**Consigne A**.
D'après la lettre du texte, quel auteur affirme que le pire pour les œuvres de l'esprit est qu'on n'en dise rien ?

**Texte**.
--------------------------------------------------

M. Fabre des Essarts demande que j’obtienne du Mercure l’insertion pour la lettre ci-dessous, dont l’exorde est d’ailleurs excellent ; voulez-vous nous accorder à l’un et à l’autre cette faveur ?

Monsieur Georges Polti, au Mercure de France

Monsieur et distingué Confrère.

Ce qui peut arriver de pire aux œuvres de l’esprit, affirme Boileau, ce n’est plus qu’on en dise du mal, c’est qu’on n’en dise rien. Je vous dois donc des remerciements pour les âcres (!) lignes que vous consacrez à mon Christ sauveur dans le Mercure de France. Permettez-moi toutefois de vous dire que vous n’avez pas lu mon poème (2). En dehors des versiculets que vous citez et qui, destinés à la musique, ne sont pas sensiblement inférieurs à ceux de Scribe, il y a des passages qui auraient certainement obtenu une critique plus amène, si vous les connaissiez (3).

Mais ce ne sont là, après tout, que pures contingences d’ordre littéraire. Je n’y insiste pas. Plus grave (4) est ce que vous dites de la fondation de l’Église Gnostique. C’est vous-même, déclarez-vous, qui l’auriez fondée, « une après-midi de solitude » ?

--------------------------------------------------

**Données fournies**.
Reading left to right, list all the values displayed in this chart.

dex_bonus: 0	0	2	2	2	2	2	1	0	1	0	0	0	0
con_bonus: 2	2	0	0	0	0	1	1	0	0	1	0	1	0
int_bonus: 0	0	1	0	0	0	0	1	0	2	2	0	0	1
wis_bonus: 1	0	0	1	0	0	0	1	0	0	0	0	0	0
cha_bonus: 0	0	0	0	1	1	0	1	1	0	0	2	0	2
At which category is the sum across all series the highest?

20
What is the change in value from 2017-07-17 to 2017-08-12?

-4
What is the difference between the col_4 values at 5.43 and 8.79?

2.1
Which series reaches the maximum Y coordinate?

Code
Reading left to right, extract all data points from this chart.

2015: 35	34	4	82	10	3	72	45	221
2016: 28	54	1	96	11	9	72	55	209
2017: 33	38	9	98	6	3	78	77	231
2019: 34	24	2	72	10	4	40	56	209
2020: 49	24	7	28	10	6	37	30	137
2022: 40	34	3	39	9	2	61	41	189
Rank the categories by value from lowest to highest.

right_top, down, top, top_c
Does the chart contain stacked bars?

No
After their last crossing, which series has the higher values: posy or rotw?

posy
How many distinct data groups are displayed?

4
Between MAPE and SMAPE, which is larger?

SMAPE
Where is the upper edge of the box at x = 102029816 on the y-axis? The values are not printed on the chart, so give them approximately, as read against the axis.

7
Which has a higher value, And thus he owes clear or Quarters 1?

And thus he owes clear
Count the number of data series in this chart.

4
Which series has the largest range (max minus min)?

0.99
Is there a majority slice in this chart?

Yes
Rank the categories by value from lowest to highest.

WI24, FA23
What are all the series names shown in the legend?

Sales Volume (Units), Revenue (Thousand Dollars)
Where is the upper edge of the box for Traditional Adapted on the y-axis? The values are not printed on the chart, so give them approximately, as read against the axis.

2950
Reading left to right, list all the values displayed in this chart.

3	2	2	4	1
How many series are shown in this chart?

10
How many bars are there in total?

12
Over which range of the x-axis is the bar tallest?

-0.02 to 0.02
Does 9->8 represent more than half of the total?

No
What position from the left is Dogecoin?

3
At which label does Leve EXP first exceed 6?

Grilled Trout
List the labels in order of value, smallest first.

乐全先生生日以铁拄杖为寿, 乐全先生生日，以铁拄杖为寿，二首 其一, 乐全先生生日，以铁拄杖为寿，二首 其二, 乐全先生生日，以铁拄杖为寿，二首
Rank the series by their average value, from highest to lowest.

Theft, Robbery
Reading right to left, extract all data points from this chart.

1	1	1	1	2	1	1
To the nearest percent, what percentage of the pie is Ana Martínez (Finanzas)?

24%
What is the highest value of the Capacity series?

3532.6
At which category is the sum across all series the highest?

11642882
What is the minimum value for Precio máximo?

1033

--------------------------------------------------

**Consigne B**.
Recopiez le passage de la liste compris entre les lignes contenant « Grilled Trout » et « Rank the series », incluses, en y remplaçant « smallest first » par « largest first » sans rien modifier d'autre.

**Votre réponse A**.
Boileau.

**Votre réponse B**.
Grilled Trout
List the labels in order of value, largest first.

乐全先生生日以铁拄杖为寿, 乐全先生生日，以铁拄杖为寿，二首 其一, 乐全先生生日，以铁拄杖为寿，二首 其二, 乐全先生生日，以铁拄杖为寿，二首
Rank the series by their average value, from highest to lowest.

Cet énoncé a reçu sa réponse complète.